When she sat up and looked at herself, Daja thought she was a ghost. Her skin was all sparkly white. Had an enemy mimander turned her from a brown Trader into a white one? Why on earth would anyone do such a thing?

She ran her swollen tongue over cracked lips, tasted salt, and grimaced at her own foolishness. This was no mimander’s doing. It was what happened when a sea-soaked girl went to sleep and didn’t wake until the sun was high overhead. She brushed herself off, salt flakes dropping onto her makeshift raft. White grains got into her many cuts and scrapes, where they burned like fire.

Her family ship was gone, sunk in a storm that their mimander could not stop or get rid of. The Trader god, Koma, known for peculiar acts, had chosen Daja to be the only one left alive, floating on a square wooden hatch cover.

All around her lay a spreading pool of wreckage. She saw tangles of rope and lumber, shattered crates, smears of color that were precious dyes from their cargo. Bodies also drifted there, the silent remains of her family. Daja’s lips trembled. How long would it be until she joined them? Should she jump into the water now and end it? Drowning was quicker than starvation.

Something thumped nearby: an open leather chest slammed against a mast. Again it thumped against the wood as water swelled, then flattened beneath it. She could just glimpse its contents, some bundles and dark glass bottles. It was what Traders called a suraku—a survival box. They were kept everywhere on the ships. She had to get it, and she prayed that its contents weren’t soaked or ruined.

Daja reached out. The box was beyond her grasp. She looked around for a long piece of wood to grab it—with no luck. Water surged in another slow roll, and her raft moved away from the wreckage. The box stayed behind.

“No!” she cried. “No!” She strained to grab that precious thing, though yards now lay between her and it. “Come here! Come on, I—I order you!” She half-laughed, half-cried to hear such foolishness. “Come on,” she whispered, as she had when she coaxed the ship’s dogs to come to their food bowls. She was not very old, after all—she did not want to die. Tears rolling down her cheeks, she reached out and twitched her fingers as if she were beckoning to her pets.

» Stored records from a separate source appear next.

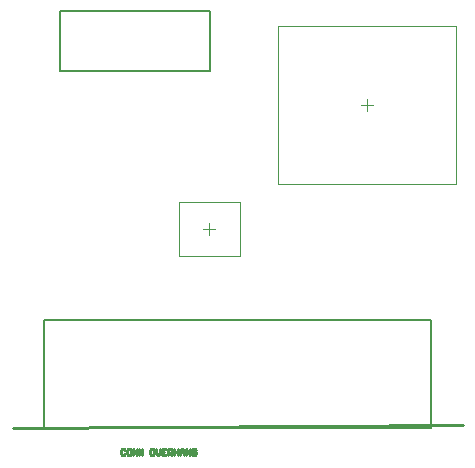
<source format=gbr>
%TF.GenerationSoftware,Altium Limited,Altium Designer,24.2.2 (26)*%
G04 Layer_Color=32768*
%FSLAX45Y45*%
%MOMM*%
%TF.SameCoordinates,3B1DD697-BB8E-4966-B076-04D6E0BCF24A*%
%TF.FilePolarity,Positive*%
%TF.FileFunction,Other,Mechanical_15*%
%TF.Part,Single*%
G01*
G75*
%TA.AperFunction,NonConductor*%
%ADD33C,0.25400*%
%ADD34C,0.12700*%
%ADD54C,0.10000*%
%ADD55C,0.05000*%
D33*
X543710Y-76200D02*
X4353710Y-50800D01*
X1491433Y-263147D02*
X1483102Y-254816D01*
X1466441D01*
X1458110Y-263147D01*
Y-296469D01*
X1466441Y-304800D01*
X1483102D01*
X1491433Y-296469D01*
X1533086Y-254816D02*
X1516424D01*
X1508094Y-263147D01*
Y-296469D01*
X1516424Y-304800D01*
X1533086D01*
X1541416Y-296469D01*
Y-263147D01*
X1533086Y-254816D01*
X1558077Y-304800D02*
Y-254816D01*
X1591400Y-304800D01*
Y-254816D01*
X1608061Y-304800D02*
Y-254816D01*
X1641384Y-304800D01*
Y-254816D01*
X1733020D02*
X1716359D01*
X1708028Y-263147D01*
Y-296469D01*
X1716359Y-304800D01*
X1733020D01*
X1741351Y-296469D01*
Y-263147D01*
X1733020Y-254816D01*
X1758012D02*
Y-288139D01*
X1774673Y-304800D01*
X1791334Y-288139D01*
Y-254816D01*
X1841318D02*
X1807996D01*
Y-304800D01*
X1841318D01*
X1807996Y-279808D02*
X1824657D01*
X1857979Y-304800D02*
Y-254816D01*
X1882971D01*
X1891302Y-263147D01*
Y-279808D01*
X1882971Y-288139D01*
X1857979D01*
X1874640D02*
X1891302Y-304800D01*
X1907963Y-254816D02*
Y-304800D01*
Y-279808D01*
X1941285D01*
Y-254816D01*
Y-304800D01*
X1957947D02*
Y-271477D01*
X1974608Y-254816D01*
X1991269Y-271477D01*
Y-304800D01*
Y-279808D01*
X1957947D01*
X2007930Y-304800D02*
Y-254816D01*
X2041253Y-304800D01*
Y-254816D01*
X2091236Y-263147D02*
X2082906Y-254816D01*
X2066245D01*
X2057914Y-263147D01*
Y-296469D01*
X2066245Y-304800D01*
X2082906D01*
X2091236Y-296469D01*
Y-279808D01*
X2074575D01*
D34*
X2209800Y2946400D02*
Y3454400D01*
X939800Y2946400D02*
Y3454400D01*
Y2946400D02*
X2209800D01*
X939800Y3454400D02*
X2209800D01*
X810410Y-76200D02*
Y838200D01*
X4087010Y-76200D02*
Y838200D01*
X810410D02*
X4087010D01*
X810410Y-76200D02*
X4087010D01*
D54*
X3493300Y2664460D02*
X3593300D01*
X3543300Y2614460D02*
Y2714460D01*
X2157260Y1610360D02*
X2257260D01*
X2207260Y1560360D02*
Y1660360D01*
D55*
X2788300Y1994460D02*
Y3334460D01*
X4298300Y1994460D02*
Y3334460D01*
X2788300D02*
X4298300D01*
X2788300Y1994460D02*
X4298300D01*
X1946760Y1380360D02*
Y1840360D01*
X2467760Y1380360D02*
Y1840360D01*
X1946760D02*
X2467760D01*
X1946760Y1380360D02*
X2467760D01*
%TF.MD5,92e13ccb93cb9fa72dbf5cb5f645059a*%
M02*

</source>
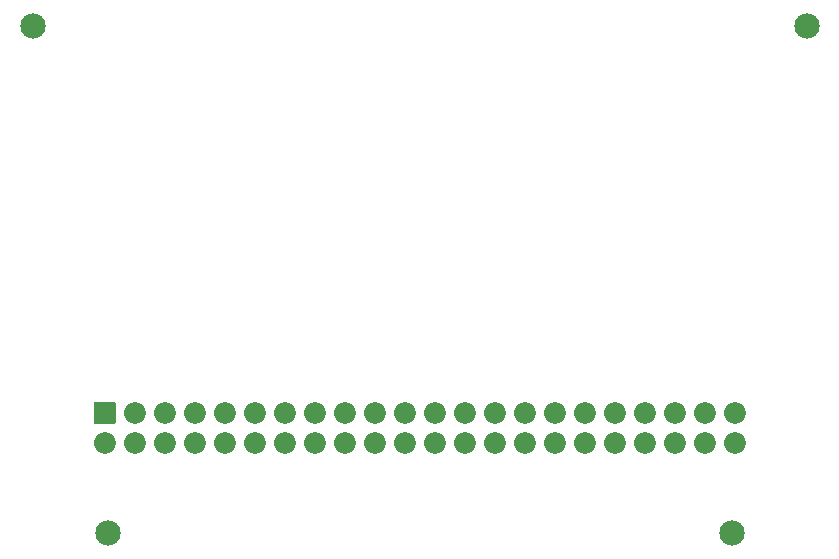
<source format=gbs>
G04 #@! TF.GenerationSoftware,KiCad,Pcbnew,(5.1.10-1-10_14)*
G04 #@! TF.CreationDate,2021-11-18T23:27:22-05:00*
G04 #@! TF.ProjectId,MacClassicRAMCard,4d616343-6c61-4737-9369-6352414d4361,rev?*
G04 #@! TF.SameCoordinates,Original*
G04 #@! TF.FileFunction,Soldermask,Bot*
G04 #@! TF.FilePolarity,Negative*
%FSLAX46Y46*%
G04 Gerber Fmt 4.6, Leading zero omitted, Abs format (unit mm)*
G04 Created by KiCad (PCBNEW (5.1.10-1-10_14)) date 2021-11-18 23:27:22*
%MOMM*%
%LPD*%
G01*
G04 APERTURE LIST*
%ADD10O,1.850000X1.850000*%
%ADD11C,2.150000*%
G04 APERTURE END LIST*
D10*
X147320000Y-125730000D03*
X147320000Y-123190000D03*
X144780000Y-125730000D03*
X144780000Y-123190000D03*
X142240000Y-125730000D03*
X142240000Y-123190000D03*
X139700000Y-125730000D03*
X139700000Y-123190000D03*
X137160000Y-125730000D03*
X137160000Y-123190000D03*
X134620000Y-125730000D03*
X134620000Y-123190000D03*
X132080000Y-125730000D03*
X132080000Y-123190000D03*
X129540000Y-125730000D03*
X129540000Y-123190000D03*
X127000000Y-125730000D03*
X127000000Y-123190000D03*
X124460000Y-125730000D03*
X124460000Y-123190000D03*
X121920000Y-125730000D03*
X121920000Y-123190000D03*
X119380000Y-125730000D03*
X119380000Y-123190000D03*
X116840000Y-125730000D03*
X116840000Y-123190000D03*
X114300000Y-125730000D03*
X114300000Y-123190000D03*
X111760000Y-125730000D03*
X111760000Y-123190000D03*
X109220000Y-125730000D03*
X109220000Y-123190000D03*
X106680000Y-125730000D03*
X106680000Y-123190000D03*
X104140000Y-125730000D03*
X104140000Y-123190000D03*
X101600000Y-125730000D03*
X101600000Y-123190000D03*
X99060000Y-125730000D03*
X99060000Y-123190000D03*
X96520000Y-125730000D03*
X96520000Y-123190000D03*
X93980000Y-125730000D03*
G36*
G01*
X94830000Y-124115000D02*
X93130000Y-124115000D01*
G75*
G02*
X93055000Y-124040000I0J75000D01*
G01*
X93055000Y-122340000D01*
G75*
G02*
X93130000Y-122265000I75000J0D01*
G01*
X94830000Y-122265000D01*
G75*
G02*
X94905000Y-122340000I0J-75000D01*
G01*
X94905000Y-124040000D01*
G75*
G02*
X94830000Y-124115000I-75000J0D01*
G01*
G37*
D11*
X94234000Y-133350000D03*
X147066000Y-133350000D03*
X87884000Y-90424000D03*
X153416000Y-90424000D03*
M02*

</source>
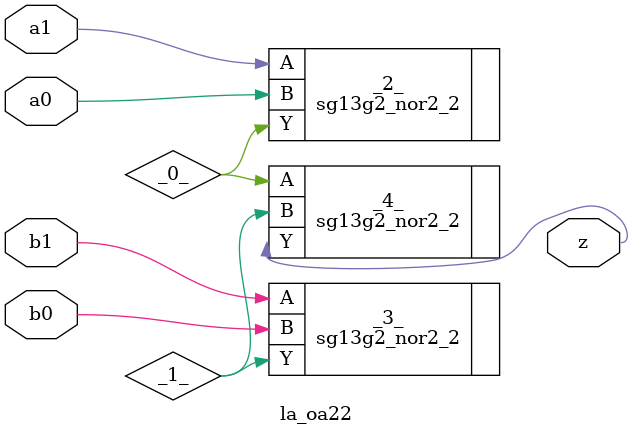
<source format=v>

/* Generated by Yosys 0.44 (git sha1 80ba43d26, g++ 11.4.0-1ubuntu1~22.04 -fPIC -O3) */

(* top =  1  *)
(* src = "generated" *)
(* keep_hierarchy *)
module la_oa22 (
    a0,
    a1,
    b0,
    b1,
    z
);
  wire _0_;
  wire _1_;
  (* src = "generated" *)
  input a0;
  wire a0;
  (* src = "generated" *)
  input a1;
  wire a1;
  (* src = "generated" *)
  input b0;
  wire b0;
  (* src = "generated" *)
  input b1;
  wire b1;
  (* src = "generated" *)
  output z;
  wire z;
  sg13g2_nor2_2 _2_ (
      .A(a1),
      .B(a0),
      .Y(_0_)
  );
  sg13g2_nor2_2 _3_ (
      .A(b1),
      .B(b0),
      .Y(_1_)
  );
  sg13g2_nor2_2 _4_ (
      .A(_0_),
      .B(_1_),
      .Y(z)
  );
endmodule

</source>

Later she would wonder if she had just imagined it, being crazy with the sun and terrified of death. Now she stared, jaw dropping, as the box pulled away from the mast and floated toward her. It stopped twice along the way. Both times she wiggled her fingers, afraid to move anything else. Both times the box came forward, until it bumped her hand.

Very, very carefully, she drew her prize onto the hatch cover. It was indeed a suraku, lined with copper to keep the damp out and life in. The bundles were oiled cloth, to keep their contents dry. The corks in the bottles had wax seals. Gently she felt through everything and grabbed a bottle. It took nearly all her strength to wriggle the cork out. When it popped free, liquid sprayed onto her face. Fresh water! Greedily, she drank most of that bottle before she came to her senses. If she guzzled it all now, there would be less for tomorrow. She had to save it. She fumbled to put the cork back in. Inspecting the other bottles, she saw they also held water.

“Thank you, Trader Koma,” she whispered to the god of deals and rewards.

In the bundles she found cheese, bread, apples. She ate carefully, in tiny bites, as her lips cracked open and bled. All thought of the future had vanished: for right now, she was gloriously alive.